To start with, identify your supporters, those employees who are most engaged and positive about their roles, to share your content and brand messages via social media. Trying to get unengaged staff to promote your workplace culture will backfire, but positive advocates can have a positive knock-on effect across the company.
You can also look to include your most highly skilled employees in your advocacy programme by asking them to contribute thought leadership articles for your blog or act as media spokespeople. Prospective employees will likely be impressed, not only by the insight these articles provide, but the opportunities you provide for career development – another critical concern for candidates in today’s job market.
Since referrals are one of the top sources of external appointments, advocates can add enormous value to your recruitment function, be it through endorsements on your career pages or directly introducing promising candidates to you.
- What information and guidance are you providing employees?
The chances are your employees are already passing information on about you online and through word of mouth. So whilst you don’t want to deter them with strict rules, providing guidance on how, where and when best to post, what not to say as well as how to manage difficult queries or comments, will protect your brand and ensure a consistent corporate message.
Are you internal communications effective?
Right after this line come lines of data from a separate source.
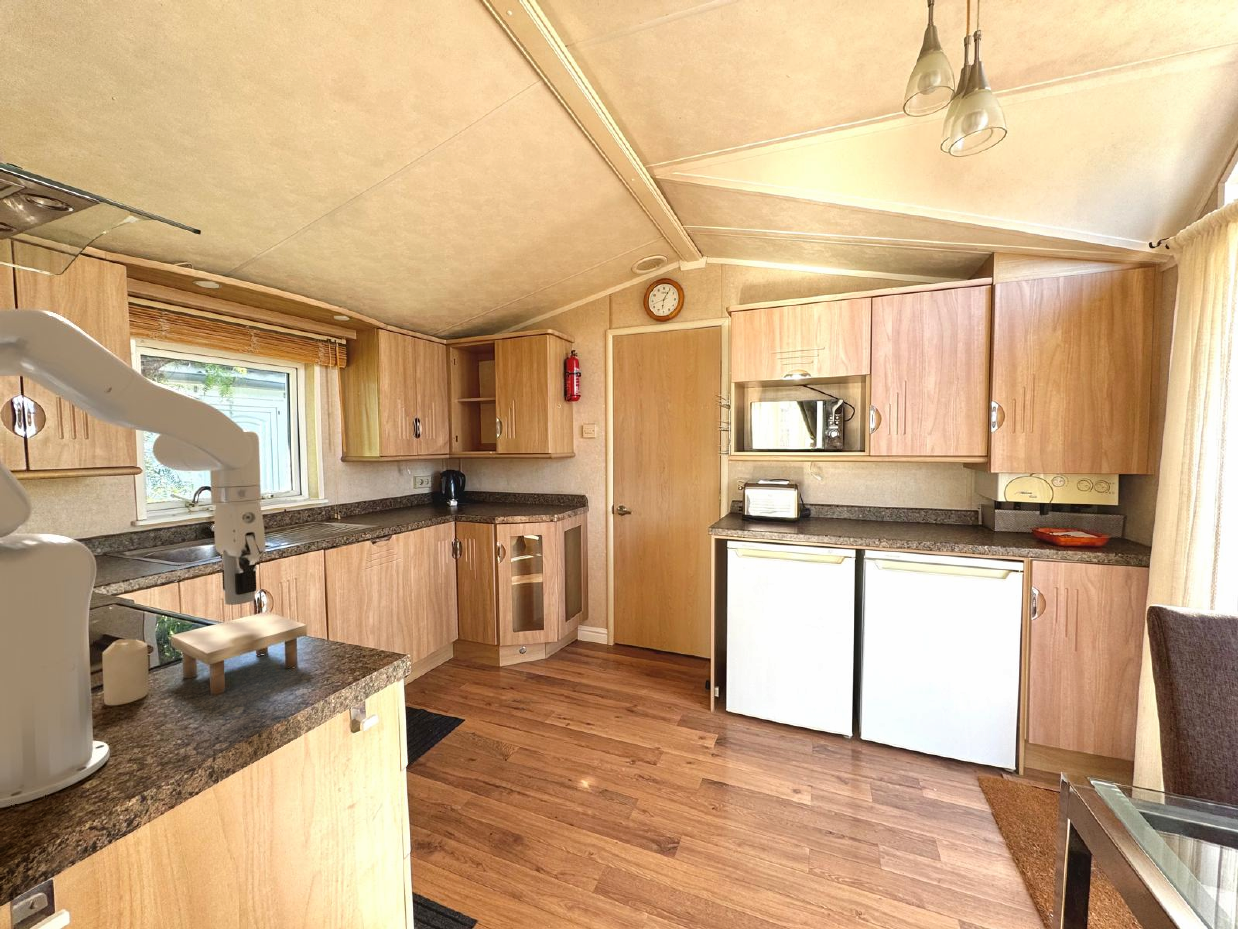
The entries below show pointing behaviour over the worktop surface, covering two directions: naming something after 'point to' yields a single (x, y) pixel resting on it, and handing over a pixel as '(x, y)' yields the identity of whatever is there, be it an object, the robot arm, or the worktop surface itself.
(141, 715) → the worktop surface
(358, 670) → the worktop surface
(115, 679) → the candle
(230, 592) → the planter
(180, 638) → the stool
If you’re not sure, seek employee feedback to make sure the flow and level of information is meeting their needs and enabling them to promote the company accurately.
Ideally you should establish a staff social media policy and provide training to ensure that employees have the knowledge and confidence to be effective ambassadors.
- Why should employees advocate for you?
In the same way that a strong company mission appeals to prospective employees, a strong advocacy mission can motivate your staff to get involved. A LinkedIn report found that 73% of purpose-oriented people are satisfied in their jobs, so whether it’s about raising awareness, driving event sign-ups or something else entirely, putting some purpose around what you’re trying to achieve should improve engagement.
It’s worth considering what you’re willing to offer employees by way of incentive for their positive reinforcement of your brand. If they’re likely to be rewarded for their efforts, they may be more likely to get involved – and it could lead to some healthy team competition.
The profile raising benefits of activities such as blog or whitepaper authorship will be incentive enough, but activities like social media campaigns may benefit from a prize for the employee who, for example, shared the most posts.
- How can you prove it’s worth the investment?
Employer branding is notoriously difficult to measure in terms of ROI. So the best way of justifying the investment in employee advocacy is to set quantitative goals for your advocacy programme and measure against them regularly.
Make sure your goals are closely aligned to your corporate goals. Metrics such as jobsite traffic, enquiries etc. can be especially helpful in driving employee engagement with the programme. And others, such as the percentage of employees engaged and referrals received, can help you ratify the decision to continue it to senior management.
Far from being a tick-box exercise, employee advocacy is a powerful tool that can have a significant impact on your employer brand for a very low cost. A good employee advocacy programme requires a strong workplace culture to be effective. But paradoxically it is also one of the best ways to strengthen your culture and ensure employees want to advocate and attract skilled talent for you.